* [Record excerpts]:
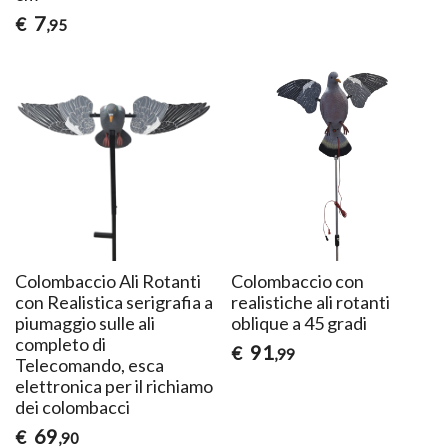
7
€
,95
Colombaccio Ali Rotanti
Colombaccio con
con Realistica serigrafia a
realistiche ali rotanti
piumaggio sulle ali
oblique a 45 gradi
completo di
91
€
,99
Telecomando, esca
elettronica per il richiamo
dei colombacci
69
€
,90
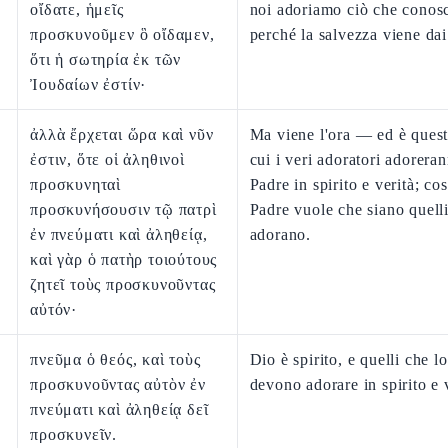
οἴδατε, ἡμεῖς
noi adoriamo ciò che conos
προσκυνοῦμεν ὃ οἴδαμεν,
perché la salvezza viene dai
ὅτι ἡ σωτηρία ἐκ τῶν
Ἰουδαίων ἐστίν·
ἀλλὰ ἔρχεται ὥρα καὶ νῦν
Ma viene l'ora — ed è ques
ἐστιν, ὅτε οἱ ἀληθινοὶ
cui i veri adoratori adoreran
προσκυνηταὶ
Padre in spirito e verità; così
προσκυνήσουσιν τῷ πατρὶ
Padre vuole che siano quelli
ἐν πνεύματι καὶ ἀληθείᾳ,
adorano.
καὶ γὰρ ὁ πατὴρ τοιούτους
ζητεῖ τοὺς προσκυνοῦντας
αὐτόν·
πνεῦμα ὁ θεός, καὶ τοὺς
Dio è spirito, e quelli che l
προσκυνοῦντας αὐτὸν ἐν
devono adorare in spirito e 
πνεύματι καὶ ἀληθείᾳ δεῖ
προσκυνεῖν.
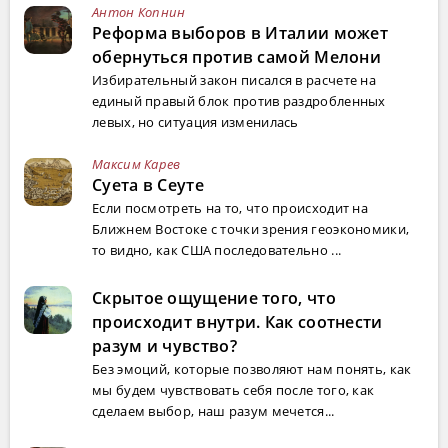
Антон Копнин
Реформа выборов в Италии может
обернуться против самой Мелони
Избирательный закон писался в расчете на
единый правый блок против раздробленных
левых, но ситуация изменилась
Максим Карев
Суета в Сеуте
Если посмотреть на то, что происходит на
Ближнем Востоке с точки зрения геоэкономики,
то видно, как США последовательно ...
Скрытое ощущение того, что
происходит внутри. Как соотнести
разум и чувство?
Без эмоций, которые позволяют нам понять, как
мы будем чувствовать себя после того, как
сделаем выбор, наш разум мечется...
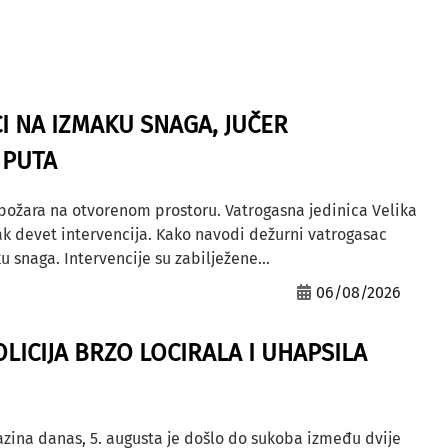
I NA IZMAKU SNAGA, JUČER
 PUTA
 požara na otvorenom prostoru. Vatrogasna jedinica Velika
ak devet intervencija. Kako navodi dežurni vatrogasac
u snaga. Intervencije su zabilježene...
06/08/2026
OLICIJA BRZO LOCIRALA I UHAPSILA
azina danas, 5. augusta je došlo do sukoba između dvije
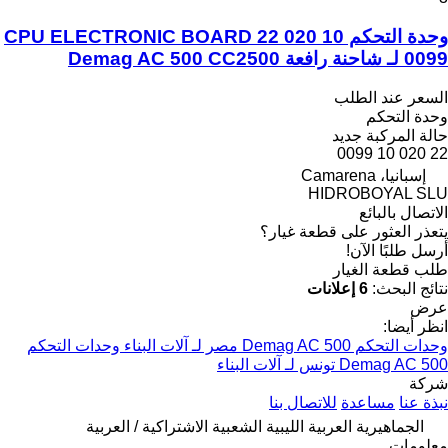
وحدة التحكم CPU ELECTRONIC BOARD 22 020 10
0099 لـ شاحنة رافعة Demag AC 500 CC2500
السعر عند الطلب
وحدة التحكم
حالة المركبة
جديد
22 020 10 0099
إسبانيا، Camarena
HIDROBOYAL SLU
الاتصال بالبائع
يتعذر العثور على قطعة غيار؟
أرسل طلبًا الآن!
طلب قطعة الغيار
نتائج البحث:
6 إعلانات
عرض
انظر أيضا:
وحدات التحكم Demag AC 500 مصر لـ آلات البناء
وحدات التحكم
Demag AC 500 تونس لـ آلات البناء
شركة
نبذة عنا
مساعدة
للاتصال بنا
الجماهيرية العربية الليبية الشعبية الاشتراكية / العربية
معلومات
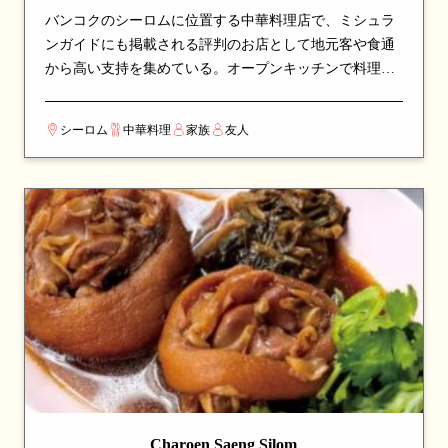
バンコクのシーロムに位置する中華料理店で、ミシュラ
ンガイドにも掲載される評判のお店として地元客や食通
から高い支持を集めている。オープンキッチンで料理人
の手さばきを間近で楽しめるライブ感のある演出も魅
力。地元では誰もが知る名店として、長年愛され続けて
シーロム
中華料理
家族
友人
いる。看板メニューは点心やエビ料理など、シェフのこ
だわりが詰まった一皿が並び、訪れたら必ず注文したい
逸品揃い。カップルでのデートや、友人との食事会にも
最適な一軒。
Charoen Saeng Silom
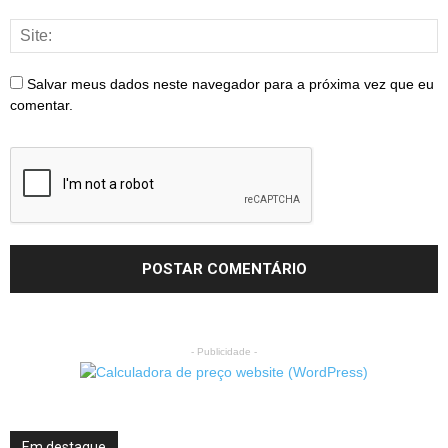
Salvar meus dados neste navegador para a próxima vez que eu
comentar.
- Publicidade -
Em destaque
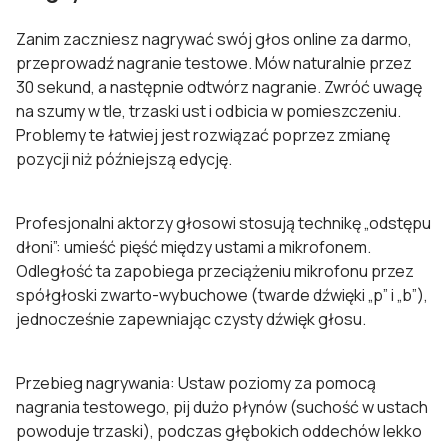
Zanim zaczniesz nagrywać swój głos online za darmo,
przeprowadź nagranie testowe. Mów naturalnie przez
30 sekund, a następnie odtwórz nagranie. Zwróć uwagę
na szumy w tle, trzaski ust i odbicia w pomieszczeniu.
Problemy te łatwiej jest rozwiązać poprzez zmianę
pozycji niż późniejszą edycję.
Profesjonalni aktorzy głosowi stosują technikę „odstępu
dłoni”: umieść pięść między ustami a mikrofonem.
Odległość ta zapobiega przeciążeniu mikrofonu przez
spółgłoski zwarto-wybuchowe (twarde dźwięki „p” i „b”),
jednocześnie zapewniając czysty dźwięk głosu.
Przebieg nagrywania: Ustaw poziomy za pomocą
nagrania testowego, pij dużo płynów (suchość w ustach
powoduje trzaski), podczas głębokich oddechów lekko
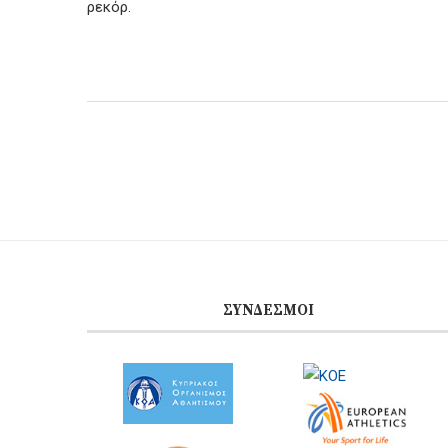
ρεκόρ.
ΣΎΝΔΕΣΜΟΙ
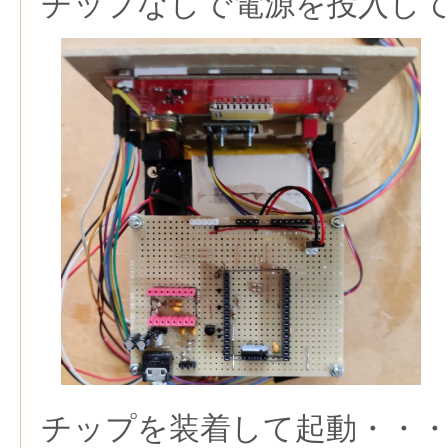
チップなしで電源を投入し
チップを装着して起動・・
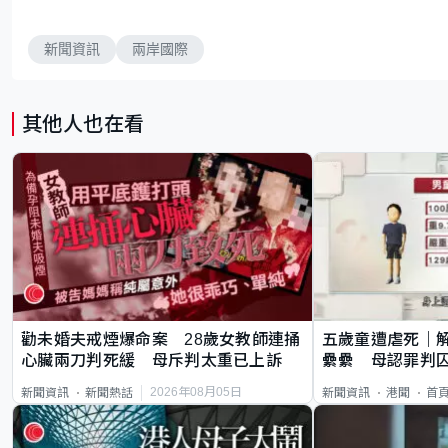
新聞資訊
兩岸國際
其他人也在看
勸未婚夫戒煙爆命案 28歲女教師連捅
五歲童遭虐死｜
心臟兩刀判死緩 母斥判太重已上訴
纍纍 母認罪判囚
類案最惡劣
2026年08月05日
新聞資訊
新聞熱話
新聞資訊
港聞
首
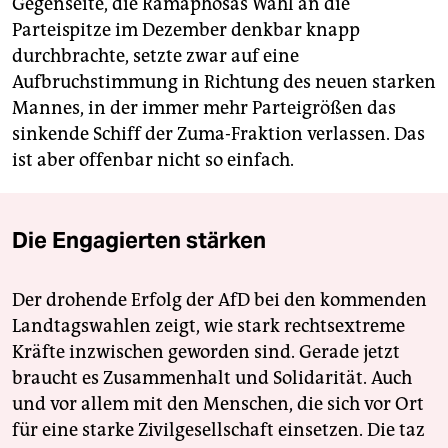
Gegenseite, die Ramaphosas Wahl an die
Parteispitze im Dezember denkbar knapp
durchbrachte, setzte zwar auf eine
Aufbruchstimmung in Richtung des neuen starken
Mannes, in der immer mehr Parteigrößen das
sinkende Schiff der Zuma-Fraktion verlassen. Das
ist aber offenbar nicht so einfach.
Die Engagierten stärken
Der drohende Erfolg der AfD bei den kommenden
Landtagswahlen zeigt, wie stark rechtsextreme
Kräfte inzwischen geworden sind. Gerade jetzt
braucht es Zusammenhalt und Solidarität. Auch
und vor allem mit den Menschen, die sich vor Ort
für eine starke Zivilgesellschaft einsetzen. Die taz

* [Your assignment]: Could you duplicate every line of the listing above character for character, leaving the pictures out of your answer?

* [Answer to the exercise]:
7
€
,95
Colombaccio Ali Rotanti
Colombaccio con
con Realistica serigrafia a
realistiche ali rotanti
piumaggio sulle ali
oblique a 45 gradi
completo di
91
€
,99
Telecomando, esca
elettronica per il richiamo
dei colombacci
69
€
,90
οἴδατε, ἡμεῖς
noi adoriamo ciò che conos
προσκυνοῦμεν ὃ οἴδαμεν,
perché la salvezza viene dai
ὅτι ἡ σωτηρία ἐκ τῶν
Ἰουδαίων ἐστίν·
ἀλλὰ ἔρχεται ὥρα καὶ νῦν
Ma viene l'ora — ed è ques
ἐστιν, ὅτε οἱ ἀληθινοὶ
cui i veri adoratori adoreran
προσκυνηταὶ
Padre in spirito e verità; così
προσκυνήσουσιν τῷ πατρὶ
Padre vuole che siano quelli
ἐν πνεύματι καὶ ἀληθείᾳ,
adorano.
καὶ γὰρ ὁ πατὴρ τοιούτους
ζητεῖ τοὺς προσκυνοῦντας
αὐτόν·
πνεῦμα ὁ θεός, καὶ τοὺς
Dio è spirito, e quelli che l
προσκυνοῦντας αὐτὸν ἐν
devono adorare in spirito e 
πνεύματι καὶ ἀληθείᾳ δεῖ
προσκυνεῖν.
Антон Копнин
Реформа выборов в Италии может
обернуться против самой Мелони
Избирательный закон писался в расчете на
единый правый блок против раздробленных
левых, но ситуация изменилась
Максим Карев
Суета в Сеуте
Если посмотреть на то, что происходит на
Ближнем Востоке с точки зрения геоэкономики,
то видно, как США последовательно ...
Скрытое ощущение того, что
происходит внутри. Как соотнести
разум и чувство?
Без эмоций, которые позволяют нам понять, как
мы будем чувствовать себя после того, как
сделаем выбор, наш разум мечется...
I NA IZMAKU SNAGA, JUČER
 PUTA
 požara na otvorenom prostoru. Vatrogasna jedinica Velika
ak devet intervencija. Kako navodi dežurni vatrogasac
u snaga. Intervencije su zabilježene...
06/08/2026
OLICIJA BRZO LOCIRALA I UHAPSILA
azina danas, 5. augusta je došlo do sukoba između dvije
وحدة التحكم CPU ELECTRONIC BOARD 22 020 10
0099 لـ شاحنة رافعة Demag AC 500 CC2500
السعر عند الطلب
وحدة التحكم
حالة المركبة
جديد
22 020 10 0099
إسبانيا، Camarena
HIDROBOYAL SLU
الاتصال بالبائع
يتعذر العثور على قطعة غيار؟
أرسل طلبًا الآن!
طلب قطعة الغيار
نتائج البحث:
6 إعلانات
عرض
انظر أيضا:
وحدات التحكم Demag AC 500 مصر لـ آلات البناء
وحدات التحكم
Demag AC 500 تونس لـ آلات البناء
شركة
نبذة عنا
مساعدة
للاتصال بنا
الجماهيرية العربية الليبية الشعبية الاشتراكية / العربية
معلومات
バンコクのシーロムに位置する中華料理店で、ミシュラ
ンガイドにも掲載される評判のお店として地元客や食通
から高い支持を集めている。オープンキッチンで料理人
の手さばきを間近で楽しめるライブ感のある演出も魅
力。地元では誰もが知る名店として、長年愛され続けて
シーロム
中華料理
家族
友人
いる。看板メニューは点心やエビ料理など、シェフのこ
だわりが詰まった一皿が並び、訪れたら必ず注文したい
逸品揃い。カップルでのデートや、友人との食事会にも
最適な一軒。
Charoen Saeng Silom
Salvar meus dados neste navegador para a próxima vez que eu
comentar.
- Publicidade -
Em destaque
Zanim zaczniesz nagrywać swój głos online za darmo,
przeprowadź nagranie testowe. Mów naturalnie przez
30 sekund, a następnie odtwórz nagranie. Zwróć uwagę
na szumy w tle, trzaski ust i odbicia w pomieszczeniu.
Problemy te łatwiej jest rozwiązać poprzez zmianę
pozycji niż późniejszą edycję.
Profesjonalni aktorzy głosowi stosują technikę „odstępu
dłoni”: umieść pięść między ustami a mikrofonem.
Odległość ta zapobiega przeciążeniu mikrofonu przez
spółgłoski zwarto-wybuchowe (twarde dźwięki „p” i „b”),
jednocześnie zapewniając czysty dźwięk głosu.
Przebieg nagrywania: Ustaw poziomy za pomocą
nagrania testowego, pij dużo płynów (suchość w ustach
powoduje trzaski), podczas głębokich oddechów lekko
ρεκόρ.
ΣΎΝΔΕΣΜΟΙ
チップなしで電源を投入し
チップを装着して起動・・
新聞資訊
兩岸國際
其他人也在看
勸未婚夫戒煙爆命案 28歲女教師連捅
五歲童遭虐死｜
心臟兩刀判死緩 母斥判太重已上訴
纍纍 母認罪判囚
類案最惡劣
2026年08月05日
新聞資訊
新聞熱話
新聞資訊
港聞
首
Gegenseite, die Ramaphosas Wahl an die
Parteispitze im Dezember denkbar knapp
durchbrachte, setzte zwar auf eine
Aufbruchstimmung in Richtung des neuen starken
Mannes, in der immer mehr Parteigrößen das
sinkende Schiff der Zuma-Fraktion verlassen. Das
ist aber offenbar nicht so einfach.
Die Engagierten stärken
Der drohende Erfolg der AfD bei den kommenden
Landtagswahlen zeigt, wie stark rechtsextreme
Kräfte inzwischen geworden sind. Gerade jetzt
braucht es Zusammenhalt und Solidarität. Auch
und vor allem mit den Menschen, die sich vor Ort
für eine starke Zivilgesellschaft einsetzen. Die taz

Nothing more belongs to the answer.